Valentijn Dhaenens

Valentijn Dhaenens (° Gent, 1976) creates Domestica for KVS.  

When you were a child, what did you want to become?

I always wanted to go on the stage. Or at least since I was six, when I announced that I wanted to be an actor. One of the first things I remember is that when I was with my family, everyone would burst out laughing when I did an imitation of someone. Although I was otherwise a rather introverted child, I absolutely lapped up this attention. Perhaps this is where the first seeds were sown. The image I had of acting back then was of course completely different to what it is today. As a child, I also soon became fascinated by the theatre as a place where extraordinary things happened, and I found this act of lying (pretending) more fantastic than real life. So in a certain sense, I am doing what I have always wanted to do.

What was your most unforgettable experience on stage?

For every good production, you’ll find that around once in thirty times everything goes perfectly.

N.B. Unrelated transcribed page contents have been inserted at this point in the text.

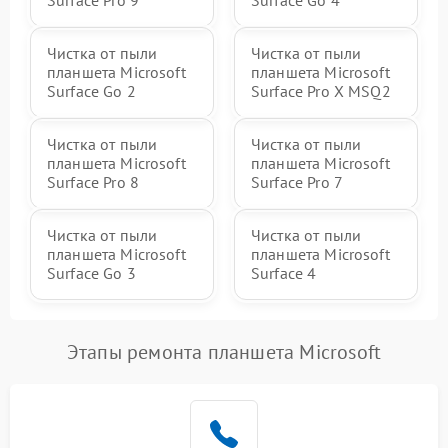
Surface Pro 9
Surface Go 4
Чистка от пыли
Чистка от пыли
планшета Microsoft
планшета Microsoft
Surface Go 2
Surface Pro X MSQ2
Чистка от пыли
Чистка от пыли
планшета Microsoft
планшета Microsoft
Surface Pro 8
Surface Pro 7
Чистка от пыли
Чистка от пыли
планшета Microsoft
планшета Microsoft
Surface Go 3
Surface 4
Этапы ремонта планшета Microsoft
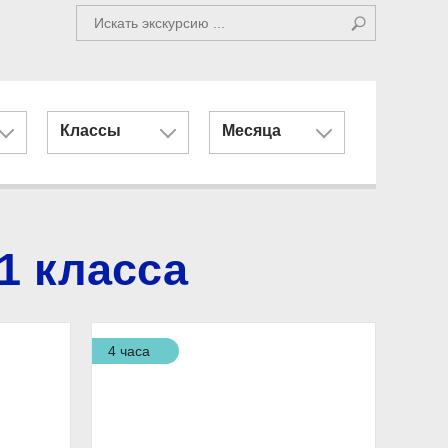
Классы
Месяца
1 класса
4 часа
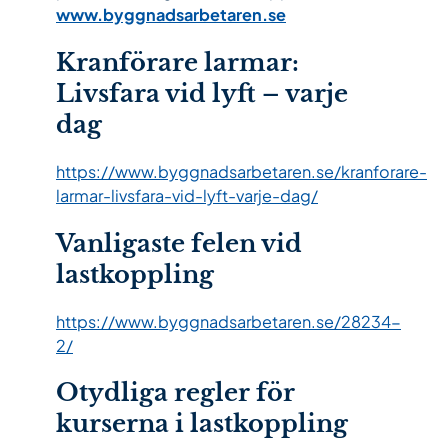
www.byggnadsarbetaren.se
Kranförare larmar:
Livsfara vid lyft – varje
dag
https://www.byggnadsarbetaren.se/kranforare-
larmar-livsfara-vid-lyft-varje-dag/
Vanligaste felen vid
lastkoppling
https://www.byggnadsarbetaren.se/28234-
2/
Otydliga regler för
kurserna i lastkoppling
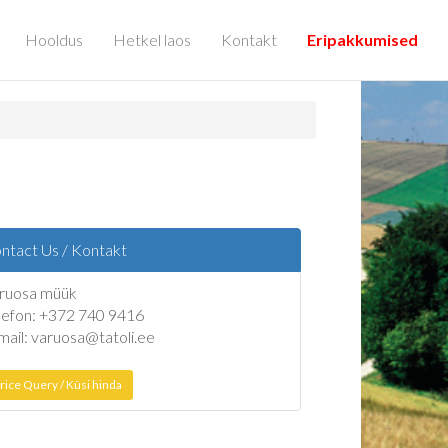
Hooldus
Hetkel laos
Kontakt
Eripakkumised
ntact Us / Kontakt
ruosa müük
lefon: +372 740 9416
mail: varuosa@tatoli.ee
rice Query / Küsi hinda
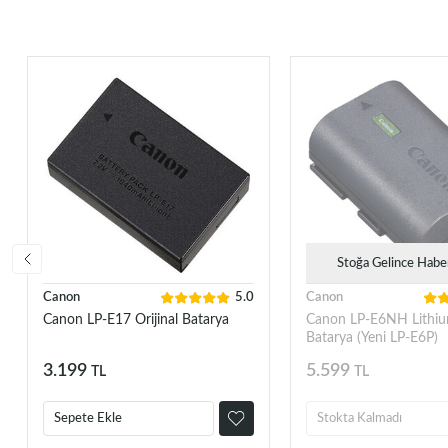
Stoğa Gelince Habe
Canon
5.0
Canon
Canon LP-E17 Orijinal Batarya
Canon LP-E6NH Lithiu
Batarya (Yeni LP-E6P)
3.199
5.599
TL
TL
Sepete Ekle
Stokta Kalmadı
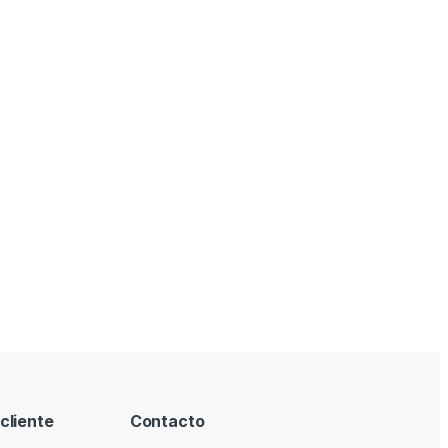
cliente
Contacto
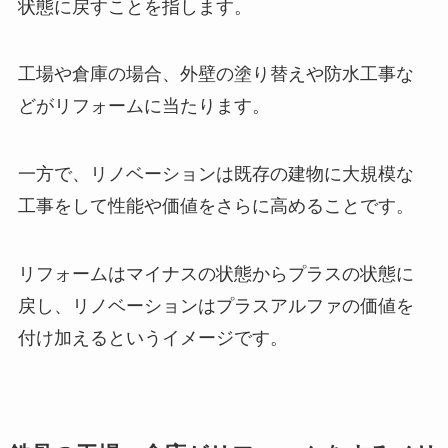
状態に戻すことを指します。
工場や倉庫の場合、外壁の塗り替えや防水工事な
どがリフォームに当たります。
一方で、リノベーションは既存の建物に大規模な
工事をして性能や価値をさらに高めることです。
リフォームはマイナスの状態からプラスの状態に
戻し、リノベーションはプラスアルファの価値を
付け加えるというイメージです。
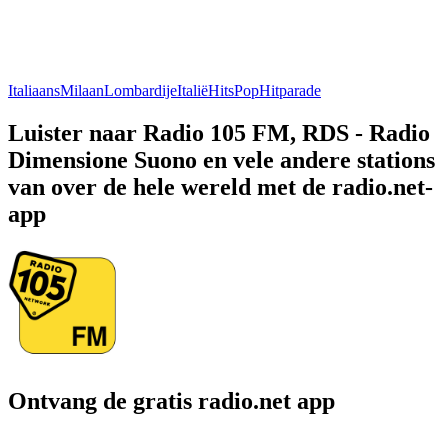
Italiaans
Milaan
Lombardije
Italië
Hits
Pop
Hitparade
Luister naar Radio 105 FM, RDS - Radio
Dimensione Suono en vele andere stations
van over de hele wereld met de radio.net-
app
Ontvang de gratis radio.net app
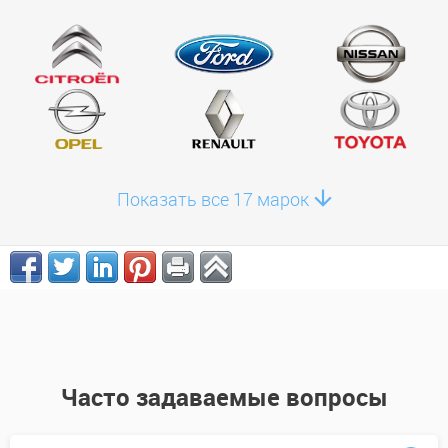
Показать все 17 марок
Часто задаваемые вопросы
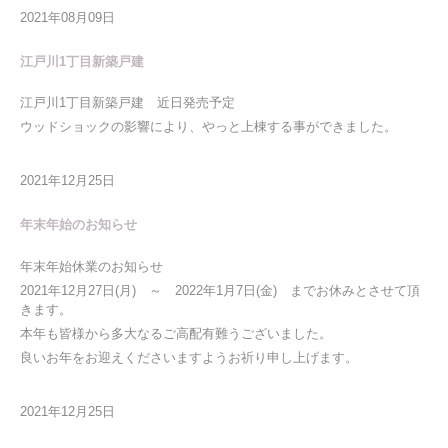
2021年08月09日
江戸川1丁目新築戸建
江戸川1丁目新築戸建 近日発売予定
ウッドショックの影響により、やっと上棟する事ができました。
2021年12月25日
年末年始のお知らせ
年末年始休業のお知らせ
2021年12月27日(月) ～ 2022年1月7日(金) までお休みとさせて頂
きます。
本年も皆様から多大なるご高配有難うございました。
良いお年をお迎えくださいますようお祈り申し上げます。
2021年12月25日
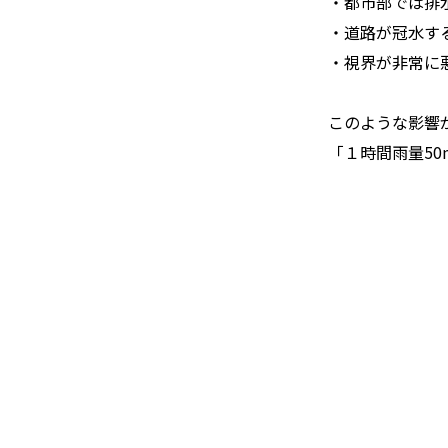
・都市部では排
・道路が冠水す
・視界が非常に
このような影響が
「１時間雨量50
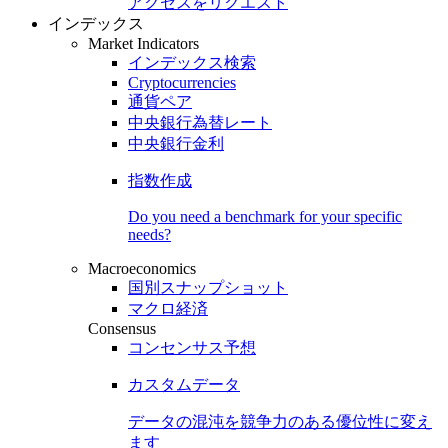
アクセスをリクエスト
インデックス
Market Indicators
インデックス検索
Cryptocurrencies
通貨ペア
中央銀行為替レート
中央銀行金利
指数作成
Do you need a benchmark for your specific
needs?
Macroeconomics
国別スナップショット
マクロ経済
Consensus
コンセンサス予想
カスタムデータ
データの混沌を競争力のある
優位性
に変え
ます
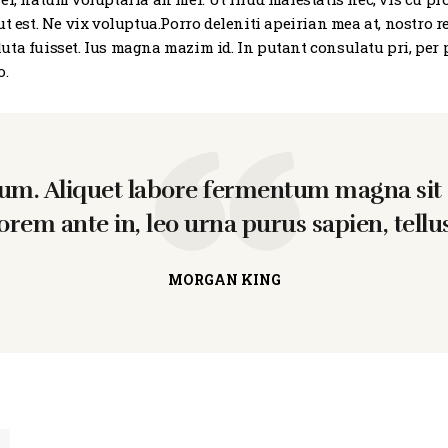
ut est. Ne vix voluptua.Porro deleniti apeirian mea at, nostro
 soluta fuisset. Ius magna mazim id. In putant consulatu pri, pe
o.
dum. Aliquet labore fermentum magna sit 
lorem ante in, leo urna purus sapien, tellus
MORGAN KING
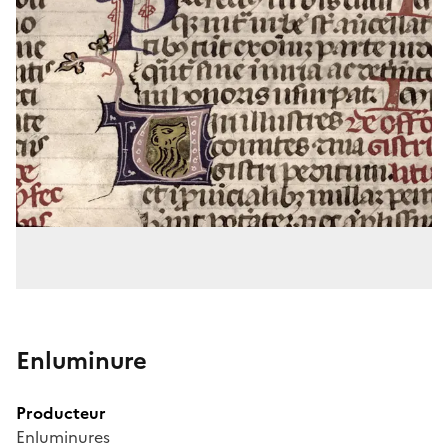
Enluminure
Producteur
Enluminures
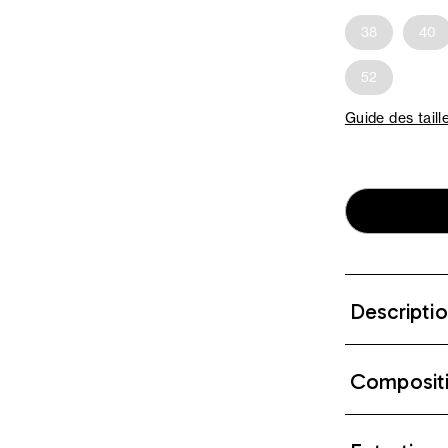
38
40
52
Guide des taill
Descripti
Composit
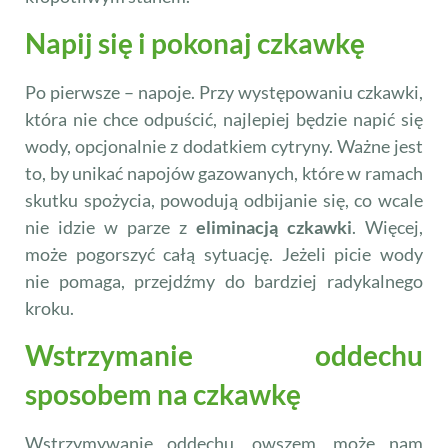
Napij się i pokonaj czkawkę
Po pierwsze – napoje. Przy występowaniu czkawki,
która nie chce odpuścić, najlepiej będzie napić się
wody, opcjonalnie z dodatkiem cytryny. Ważne jest
to, by unikać napojów gazowanych, które w ramach
skutku spożycia, powodują odbijanie się, co wcale
nie idzie w parze z
eliminacją czkawki
. Więcej,
może pogorszyć całą sytuację. Jeżeli picie wody
nie pomaga, przejdźmy do bardziej radykalnego
kroku.
Wstrzymanie oddechu
sposobem na czkawkę
Wstrzymywanie oddechu, owszem, może nam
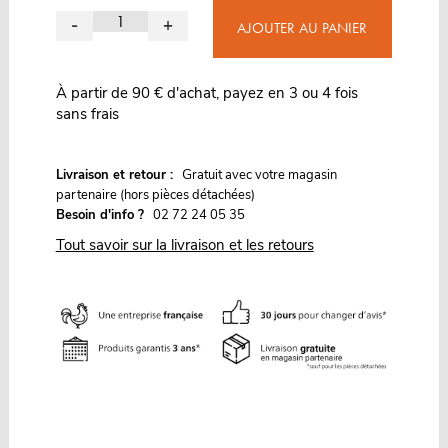
-
+
AJOUTER AU PANIER
À partir de 90 € d'achat, payez en 3 ou 4 fois
sans frais
G
Livraison et retour :
ratuit avec votre magasin
partenaire (hors pièces détachées)
Besoin d'info ?
02 72 24 05 35
Tout savoir sur la livraison et les retours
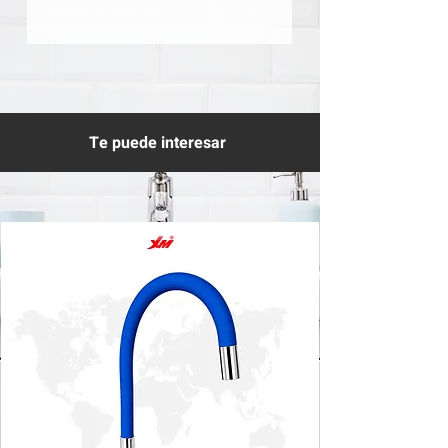
Te puede interesar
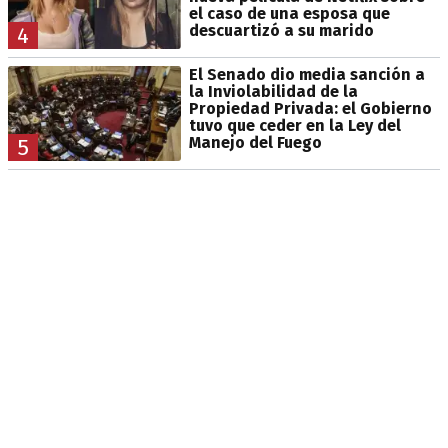
el caso de una esposa que
descuartizó a su marido
4
El Senado dio media sanción a
la Inviolabilidad de la
Propiedad Privada: el Gobierno
tuvo que ceder en la Ley del
Manejo del Fuego
5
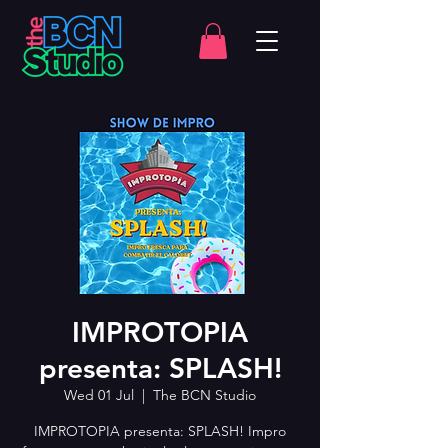
IMPROTOPIA
presenta: SPLASH!
Wed 01 Jul
  |  
The BCN Studio
IMPROTOPIA presenta: SPLASH! Impro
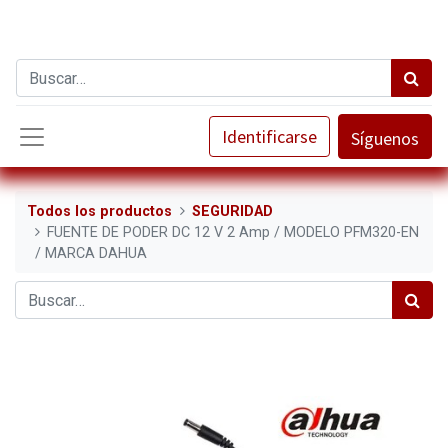
Identificarse
Síguenos
Todos los productos
SEGURIDAD
FUENTE DE PODER DC 12 V 2 Amp / MODELO PFM320-EN
/ MARCA DAHUA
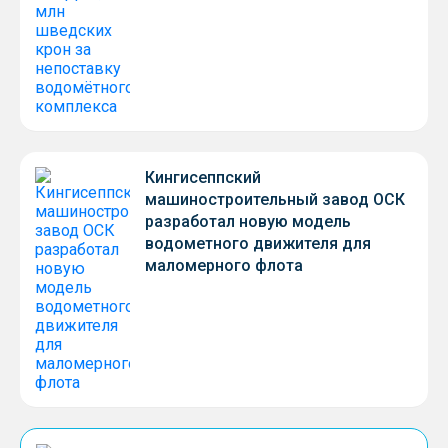
Кингисеппский
машиностроительный завод ОСК
разработал новую модель
водометного движителя для
маломерного флота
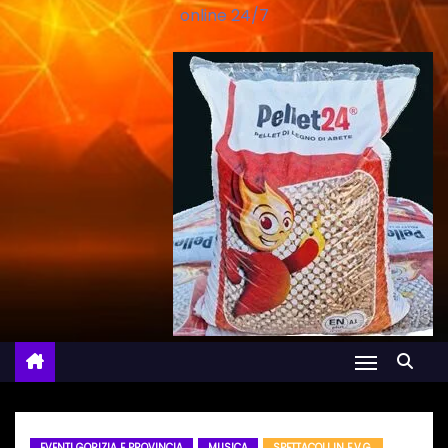
online 24/7
EVENTI GORIZIA E PROVINCIA
MUSICA
SPETTACOLI IN F.V.G.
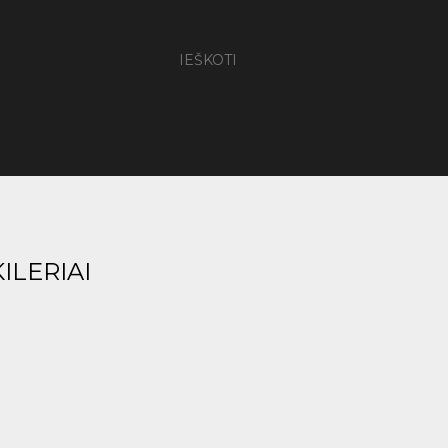
IEŠKOTI
ILERIAI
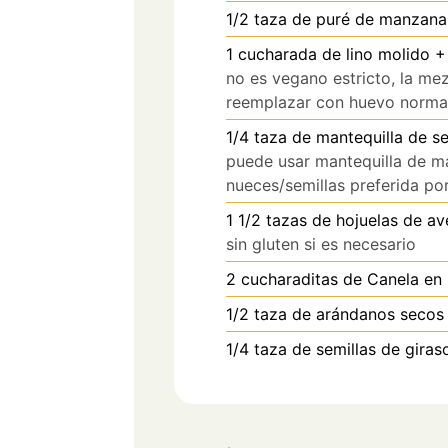
1/2
taza de
puré de manzana 
1
cucharada de
lino molido 
no es vegano estricto, la me
reemplazar con huevo norma
1/4
taza de
mantequilla de se
puede usar mantequilla de m
nueces/semillas preferida po
1 1/2
tazas de
hojuelas de av
sin gluten si es necesario
2
cucharaditas de
Canela en
1/2
taza de
arándanos secos
1/4
taza de
semillas de giras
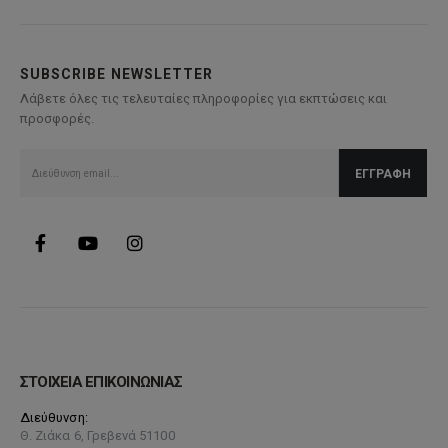
παραλλαγές.
Οι
επιλογές
SUBSCRIBE NEWSLETTER
μπορούν
Λάβετε όλες τις τελευταίες πληροφορίες για εκπτώσεις και
να
προσφορές.
επιλεγούν
στη
σελίδα
του
προϊόντος
ΣΤΟΙΧΕΙΑ ΕΠΙΚΟΙΝΩΝΙΑΣ
Διεύθυνση:
Θ. Ζιάκα 6, Γρεβενά 51100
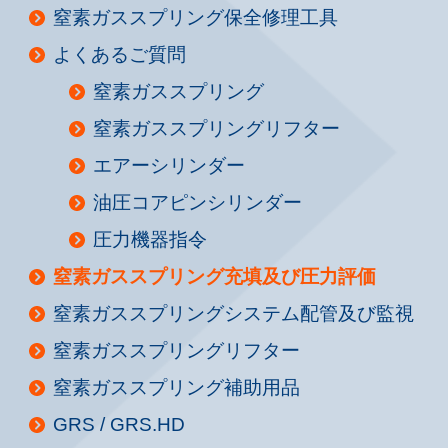
窒素ガススプリング保全修理工具
よくあるご質問
窒素ガススプリング
窒素ガススプリングリフター
エアーシリンダー
油圧コアピンシリンダー
圧力機器指令
窒素ガススプリング充填及び圧力評価
窒素ガススプリングシステム配管及び監視
窒素ガススプリングリフター
窒素ガススプリング補助用品
GRS / GRS.HD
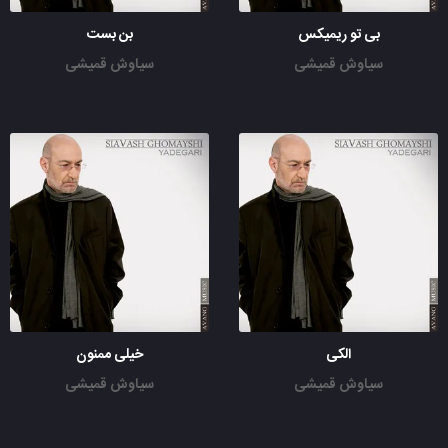
بی تو ریمیکس
بن بست
سیاوش قمیشی
سیاوش قمیشی
الکی
خیلی ممنون
سیاوش قمیشی
سیاوش قمیشی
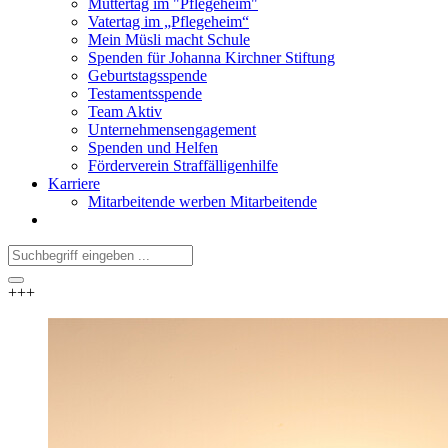
Muttertag im "Pflegeheim"
Vatertag im „Pflegeheim“
Mein Müsli macht Schule
Spenden für Johanna Kirchner Stiftung
Geburtstagsspende
Testamentsspende
Team Aktiv
Unternehmensengagement
Spenden und Helfen
Förderverein Straffälligenhilfe
Karriere
Mitarbeitende werben Mitarbeitende
+++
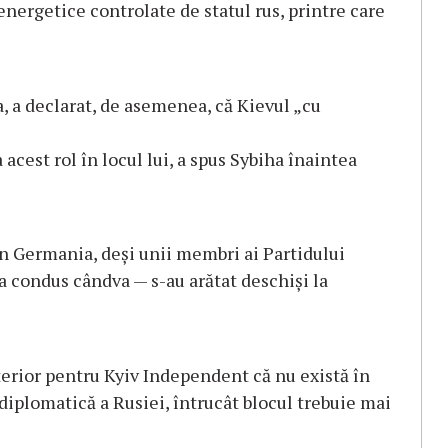
nergetice controlate de statul rus, printre care
a, a declarat, de asemenea, că Kievul „cu
 acest rol în locul lui, a spus Sybiha înaintea
n Germania, deși unii membri ai Partidului
 condus cândva — s-au arătat deschiși la
nterior pentru Kyiv Independent că nu există în
iplomatică a Rusiei, întrucât blocul trebuie mai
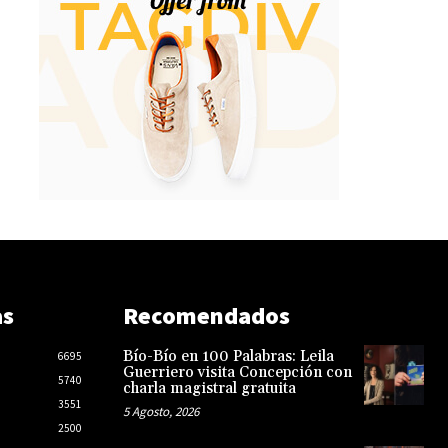
as
Recomendados
Bío-Bío en 100 Palabras: Leila
6695
Guerriero visita Concepción con
5740
charla magistral gratuita
3551
5 Agosto, 2026
2500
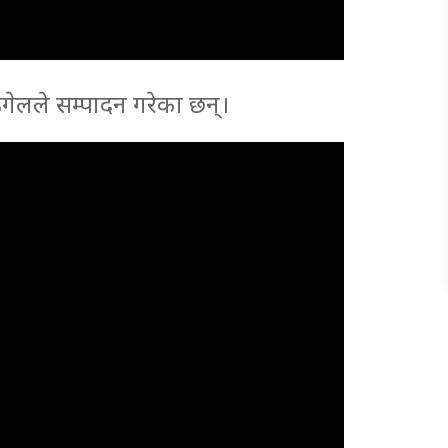
ंगेलले सम्पादन गरेका छन्।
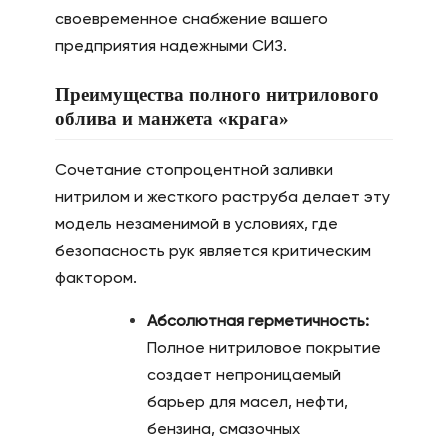
своевременное снабжение вашего
предприятия надежными СИЗ.
Преимущества полного нитрилового
облива и манжета «крага»
Сочетание стопроцентной заливки
нитрилом и жесткого раструба делает эту
модель незаменимой в условиях, где
безопасность рук является критическим
фактором.
Абсолютная герметичность:
Полное нитриловое покрытие
создает непроницаемый
барьер для масел, нефти,
бензина, смазочных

These are the real highpoints – those rare moments when you have the feeling that the place, time, yourself and the audience are all united and share the same emotion. That one rare moment in which everything seems to come together and deliver everything that we had ever hoped for. The first performance by DegrotemonD in Amsterdam was one such moment, and I remember it as a magical evening in which everything – every pause, every silence, every increase in tempo – seemed to be just right. Last week, I played SmallWaR in Brisbane and the performance was unexpectedly emotionally charged, which shocked me greatly. I had that feeling you get when, at a certain moment, a performance seems to ‘come home’, as if it had been specifically created for this audience, on this evening, in this place. 

Why are you making Domestica for the KVS?

I lived through my parents’ divorce and, unlike many other people, I experienced it as a kind of deliverance. A deliverance from the tension and fear that I experienced as a child when my parents were often living at odds with each other. I remember lying in bed and hearing my parents downstairs raising their voices or even crying sometimes. At times like that, all feelings of protection and trust fell away and I would have liked to have got divorced from my parents myself; to have packed a rucksack, set off down the nearby motorway in my go-kart, and got as far away from them as possible. I still find it difficult to bear a certain type of argument. It doesn’t matter what context it is in, but if certain frequencies are reached in a difficult discussion, I am often gripped by that same desire to flee. I think that this emotional fascination is my main reason for creating this performance, in the hope of exposing part of the terror that can cause me – and no doubt many other people – so much anxiety.